When it's cheaper to create Mumbai in Sri Lanka
Why on earth would Indian films shoot in Sri Lanka? Because it is close to India, shooting there costs about one-fourth of that in India, it has one-tenth of the headaches, Sri Lankans look like Indians and the country can easily form the background for an Indian story. And, the violence of the ethnic conflict is also over.
That is the logic that drove two big location services companies from across borders to join hands earlier this year. N Ramji is chairman of the Rs 100crore Travel Masters India Corporation (TMIC) that specialises in helping Indian films shoot overseas. It has done that for over 1,000 films in 20 years.
TMIC has entered into a joint venture with Asian Film Location Services (AFLS), a Sri Lankan firm. Under the agreement, TMIC will source the films from India and AFLS' 120-man team will execute the shoot. The idea is to lure Indian films, of any language, to Sri Lanka.
It would seem that they might just have a business there.
At the recently-held Ficci Frames, both Ramji and AFLS CEO Chandran Ratnum were inundated with enquiries from harried production managers.
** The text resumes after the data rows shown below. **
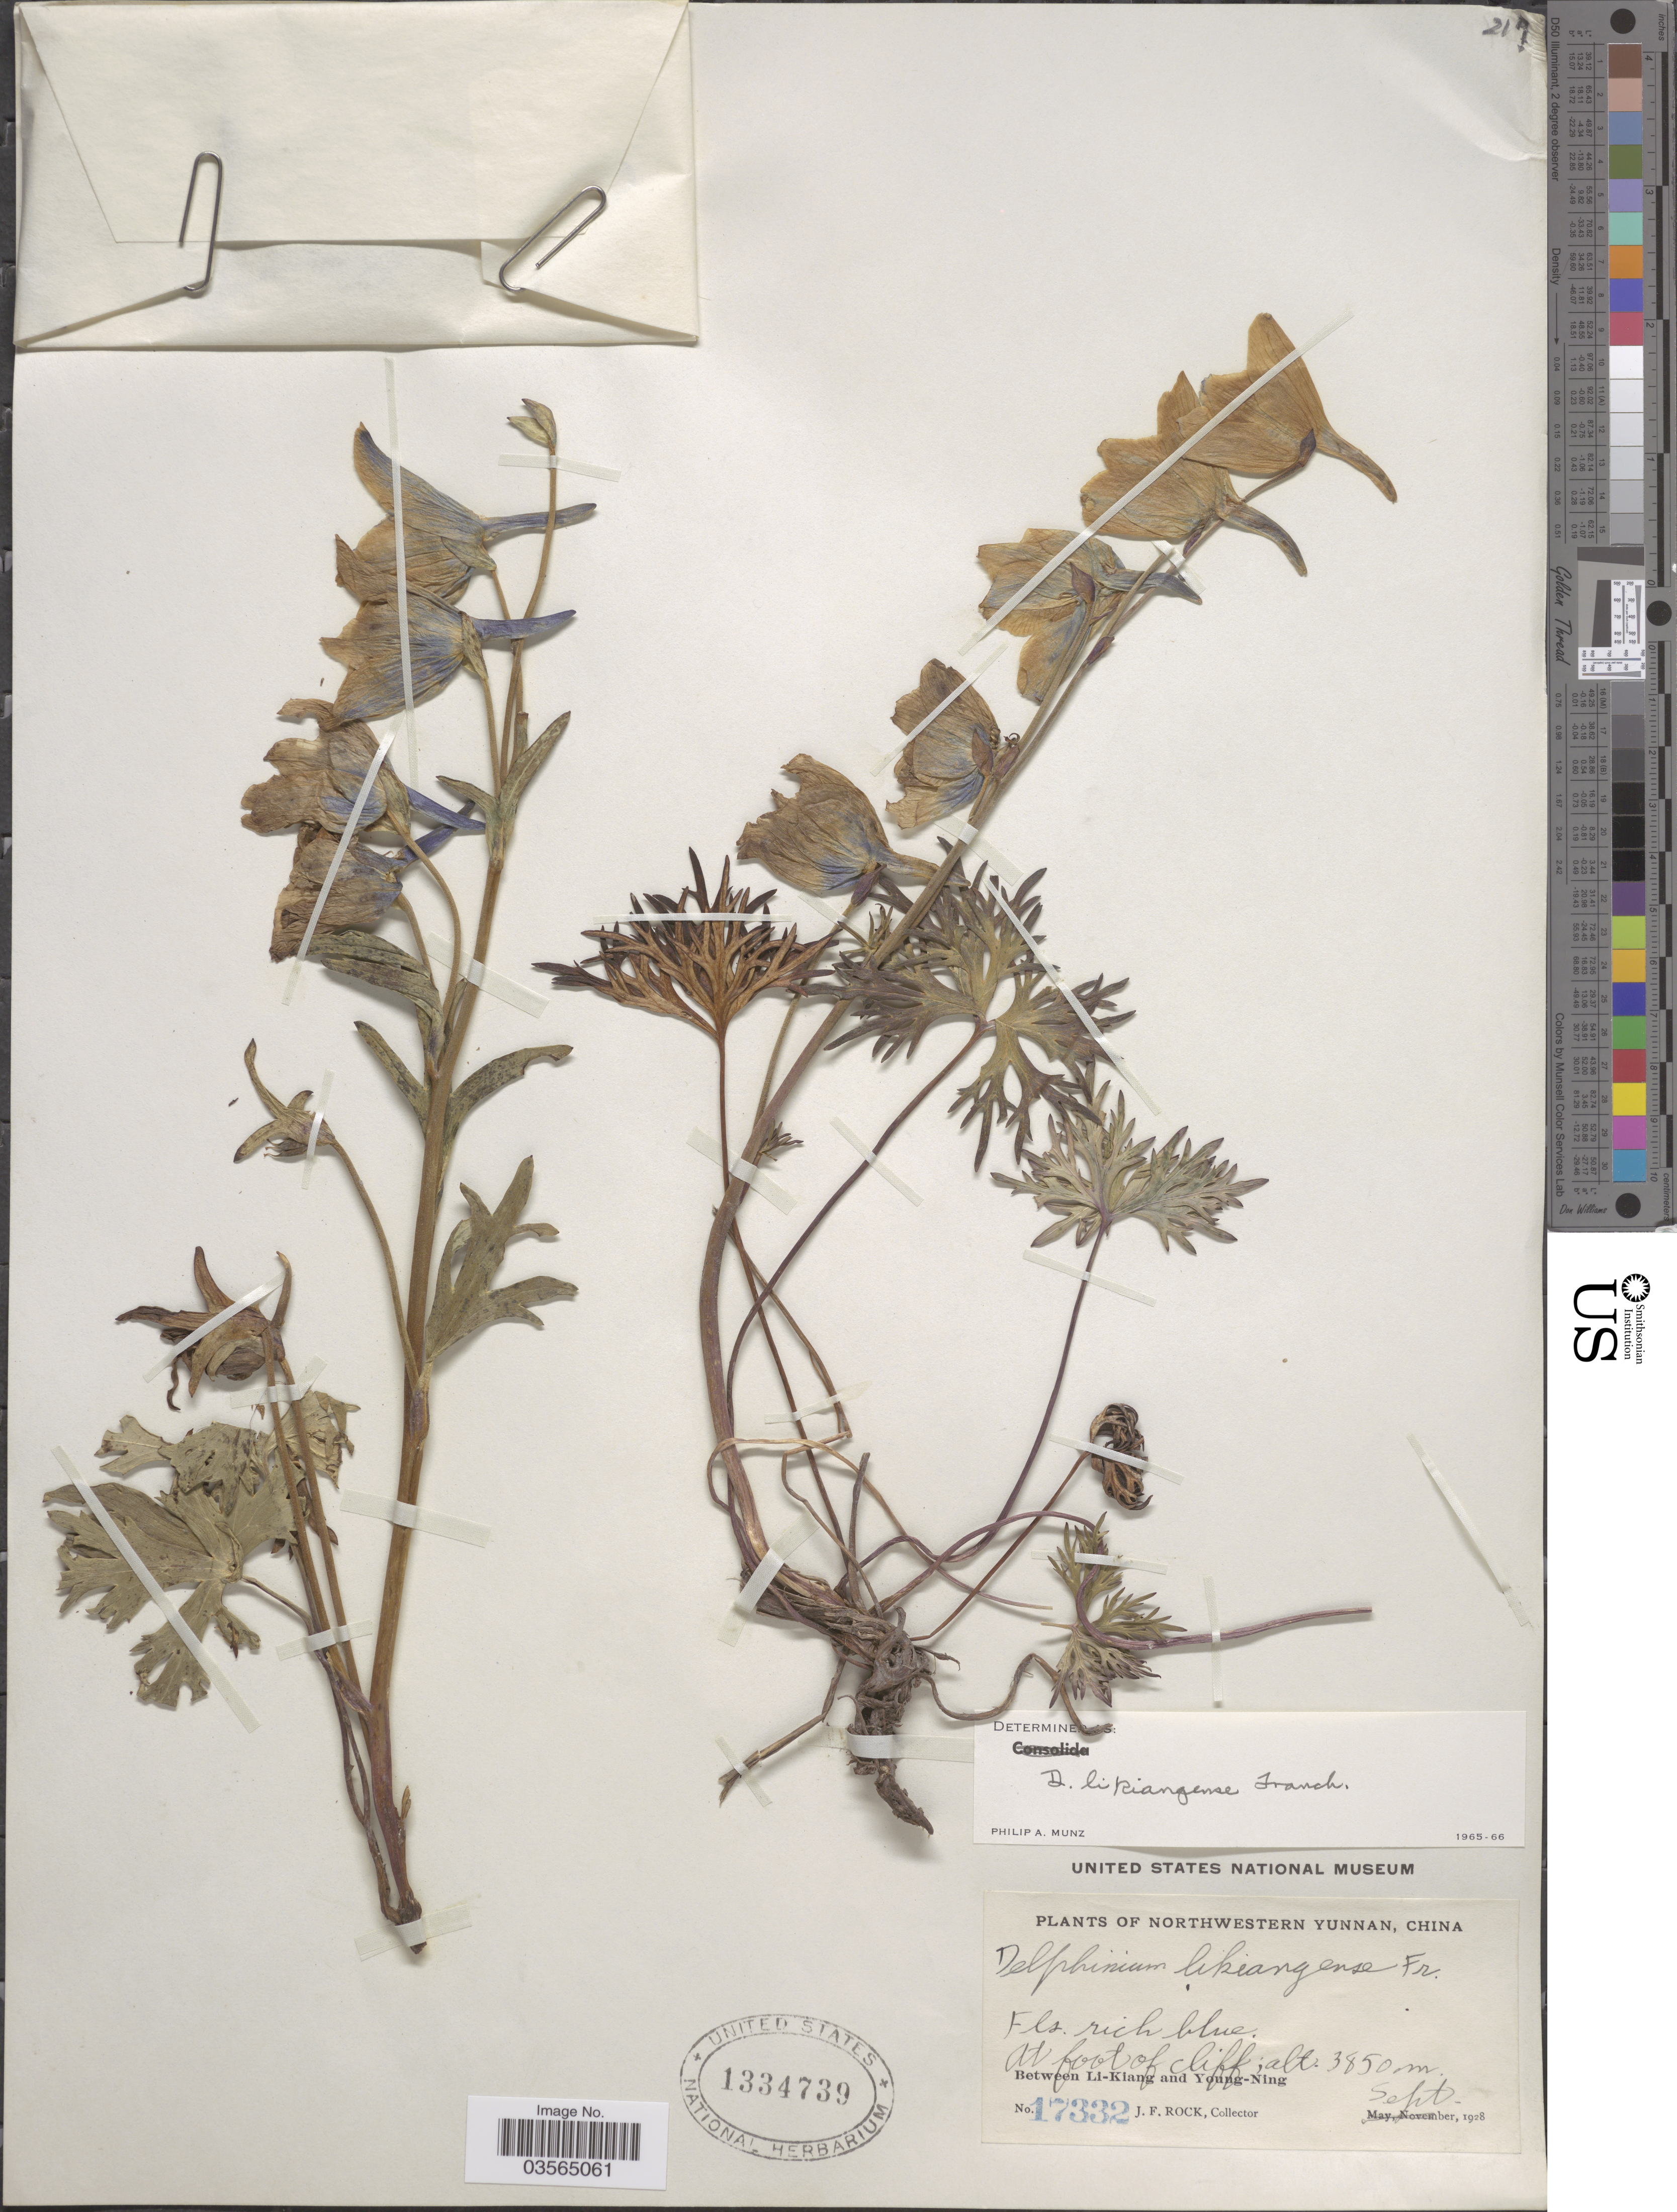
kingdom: Plantae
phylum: Tracheophyta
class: Magnoliopsida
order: Ranunculales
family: Ranunculaceae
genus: Delphinium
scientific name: Delphinium likiangense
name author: Franch.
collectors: J. Rock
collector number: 17332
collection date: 1928-09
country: China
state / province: Yunnan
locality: Northwestern Yunnan. At foot of cliff. Between Li-Kiang and Young-Ning.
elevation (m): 3850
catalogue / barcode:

Several also spoke to Vijay Joshi, the head of production for Ram Gopal Verma. They wanted to know about the crew's experience while shooting Agyaat in Sri Lanka in 2008.
Image: A scene from Agyaat
Better than India
Indian film companies have been reeling under cost pressures. The cost of making a film has gone up 50 to 100 per cent, depending on, among other things, the stars, the location, the director and the story.
Also, as the unions in India have got stronger, costs at the lower end of the production chain have gone up. As a result, many Indian film companies prefer to shoot in Thailand.
Sri Lanka, argue Ramji and Ratnum, is a better option. In any case, the country is an old hand at pitching for international productions. A long list of major films, such as The Bridge On The River Kwai and The Jungle Book, have been shot in Sri Lanka.
Image: A scene from The Bridge On The River Kwai
Over the decades, it has also emerged as the preferred option over India for various reasons.
In the early eighties, in the middle of erecting a set in India for Steven Spielberg's Indiana Jones and the Temple of Doom, production executives lost patience with the Indian bureaucracy and just shifted to Sri Lanka.
When the Vishwa Hindu Parishad did not allow Deepa Mehta to shoot Water in Banaras, she went to Sri Lanka. Of the 62 films that AFLS has provided location services to, about 20 were supposedly set in India.
"It is a film-friendly country and there are no unions," says Ratnum. That means the crew works for 12 hours at one-fourth the rate that Indian crew members are paid for eight hours. You could argue about the fairness of it. But, considering India is the outsourcing destination in several industries, can we?
What Joshi loved was the one-window clearance. The National Film Corporation of Sri Lanka assigns one person to a film crew. This person then deals with all the permissions, clearances and stays with the crew to solve any on-site problems during the shooting schedule. "Cost-wise and logistically, it is cheaper to create Mumbai in Sri Lanka," says Joshi.
Image: A scene from Water
Expect trouble from unions
Not everyone is enthusiastic though. UTV Motion Pictures CEO Siddhartha Roy Kapur doesn't see any exodus of shoots.
Indian films have in the last few years gone to London and Australia, but that is because of the incentives the governments in those countries provided for what would otherwise have been an expensive proposition. The list of films going abroad is still a small percentage of the 1,000 odd films India makes in a year.
What Ramji and Ratnum are banking on is the substitutability of a Sri Lankan location for India, which is the backdrop for a majority of films made here.
Most Hollywood executives will tell you that there are hardly any films shot in Los Angeles now -- it is simply too expensive.
In fact, many American movies are now shot in Canada, which incentivises foreign shoots. These 'runaway productions' have for long invited the ire of the unions in Hollywood.
If Ramji and Ratnum manage to get Indian films to go to Sri Lanka, and it looks like they will, then watch out for some fireworks from the unions here.